ENTRE CHIEN ET LOUP

AuThéâtre de l’Odéon, Christiane Jatahy estompe les frontières entre la réalité et la fiction dans sa nouvelle création « Entre chien et loup », librement inspirée du film « Dogville » de LarsVonTrier. Une occasion exceptionnelle de découvrir sur scène le travail de cette artiste polyfacétique.

INTERVIEW CHRISTIANE JATAHY

Auteure, metteuse en scène et cinéaste, vous êtes devenue une référence du théâtre en Europe. Quels sont les éléments clés de votre théâtre ?

Tout d’abord, je travaille beaucoup sur l’idée de frontière, je cherche constamment à l’effacer et à ouvrir de nouveaux territoires afin de chercher d’autres points de vue. Je m’intéresse également à la relation entre le théâtre et le cinéma et à la manière de combiner les deux, tout en faisant en sorte que chacun conserve sa propre valeur. Bien sûr, cela est principalement possible grâce au travail incroyable que fournissent les acteurs. Enfin, je me penche sur la relation
qu’entretient le public avec la scène, notamment la relation dans l’espace.

Vous travaillez à cheval entre le Brésil et l’Europe, quelle est la situation actuelle de la création scénique en Europe et à l’échelle internationale ?

Originaire du Brésil, j’ai effectué toute ma formation là-bas. En Europe et au Brésil, les possibilités de développer une richesse de travail sont très différentes. Là-bas, les artistes mènent une lutte perpétuelle pour obtenir une forme de reconnaissance ainsi qu’une continuité dans leur recherche artistique. En France en revanche, il y a un respect envers les artistes de théâtre que je considère unique au monde. Recevoir les artistes et les soutenir fait partie de la culture française. En Europe, c’est différent, tout comme la manière de travailler et de penser le théâtre. Cependant, l’accueil du
public reste le même dans le monde entier.

En général, vos travaux oscillent entre la frontière de la réalité et de la fiction, de l’acteur et du personnage.
Que va rencontrer le spectateur qui s’intéresse à l’une de vos créations ?

Cette relation entre réalité et fiction fait partie intégrante de mon travail d’artiste. Dans certaines de mes œuvres c’est la réalité qui entre dans la fiction alors que dans d’autres c’est l’inverse (Le Présent qui déborde). Cette ambiguïté permet au spectateur de mieux comprendre ce qu’il se passe actuellement dans nos sociétés.

Vous êtes une artiste associée auThéâtre de l’Odéon. Comment est née cette aventure ?

Je suis associée depuis l’arrivée de Stéphane Braunschweig à la direction de l’Odéon. Dans chacun de mes projets,
Stéphane et Didier (Juillard) se montrent très ouverts et me soutiennent dans la construction de mon œuvre. Nous avons instauré au fil du temps une véritable relation de confiance dans laquelle les opportunités sont nombreuses. La qualité de la direction au sein du théâtre est pour moi sans pareille.

Entre chien et loup est une adaptation libre du film Dogville de Lars vonTrier.

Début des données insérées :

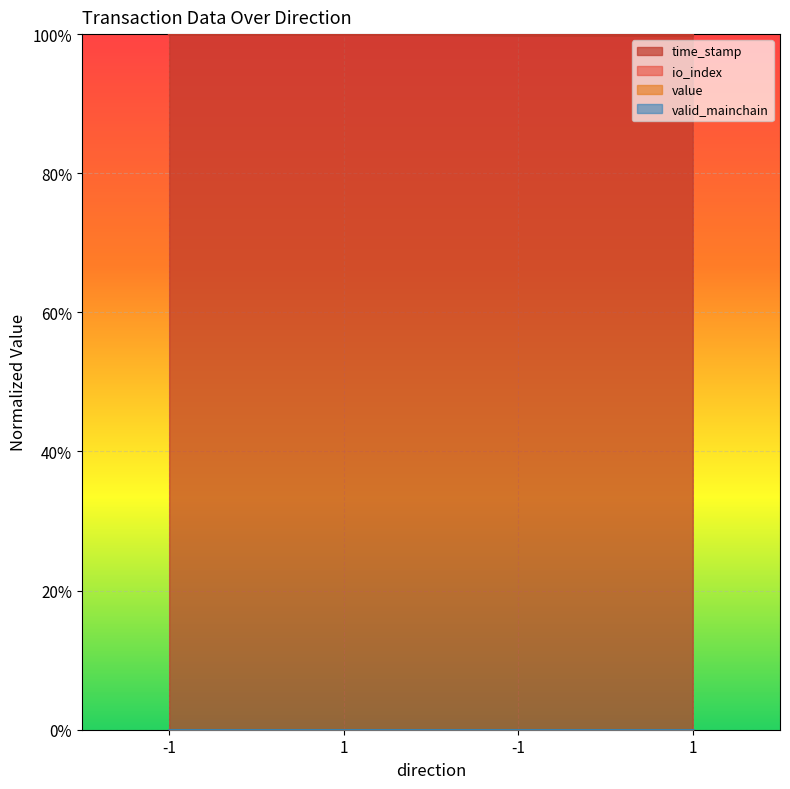

Does the chart display data point markers on the line(s)?

No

Pourquoi ce titre et pourquoi le mettre en scène ?
Le titre de la pièce est une référence au moment où nous ne savons pas exactement ce que nous sommes en train
de voir. Nous revenons à l’idée de frontière, de transition. Entre chien et loup est également une référence au film de Lars Von Trier que j’admire beaucoup. J’utilise le film pour montrer comment le fascisme et la déshumanisation de l’autre peuvent survenir dans une petite société sans que l’on s’y attende. Julie Bernat arrive dans cette société fictionnelle dans la pièce et a l’espoir de changer la situation et les autres. Elle lutte sans cesse mais est rattrapée par la violence qui y règne.

Entre chien et loup renvoie à ce moment de la journée où il fait encore trop sombre pour distinguer un chien d’un loup. C’est une métaphore très juste pour définir cette période actuelle non ?

C’est une parabole parfaite de ce qu’il se passe au Brésil actuellement. Nous savons que le danger est partout, le fascisme est arrivé d’une manière presque invisible. Cette pièce est l’occasion de parler de la stupéfaction générale devant ce qu’il s’est passé. Grâce à la fiction il est possible de refléter cette réalité.“Comment faire pour changer cela ?” est l’une des questions centrales de la pièce.

Qu’aimeriez-vous provoquer chez les spectateurs avec Entre chien et loup ?

Je veux provoquer une réaction artistique et une réaction politique, afin que nous nous penchions sur le fait que le fascisme sort peu à peu de l’ombre et gagne du pouvoir. Il n’y a pas un seul masque de l’horreur. Les gens peuvent se transformer et dire des choses qui vont à l’encontre de leur idéologie de base. Cette réalité est représentée par les personnages de ma pièce.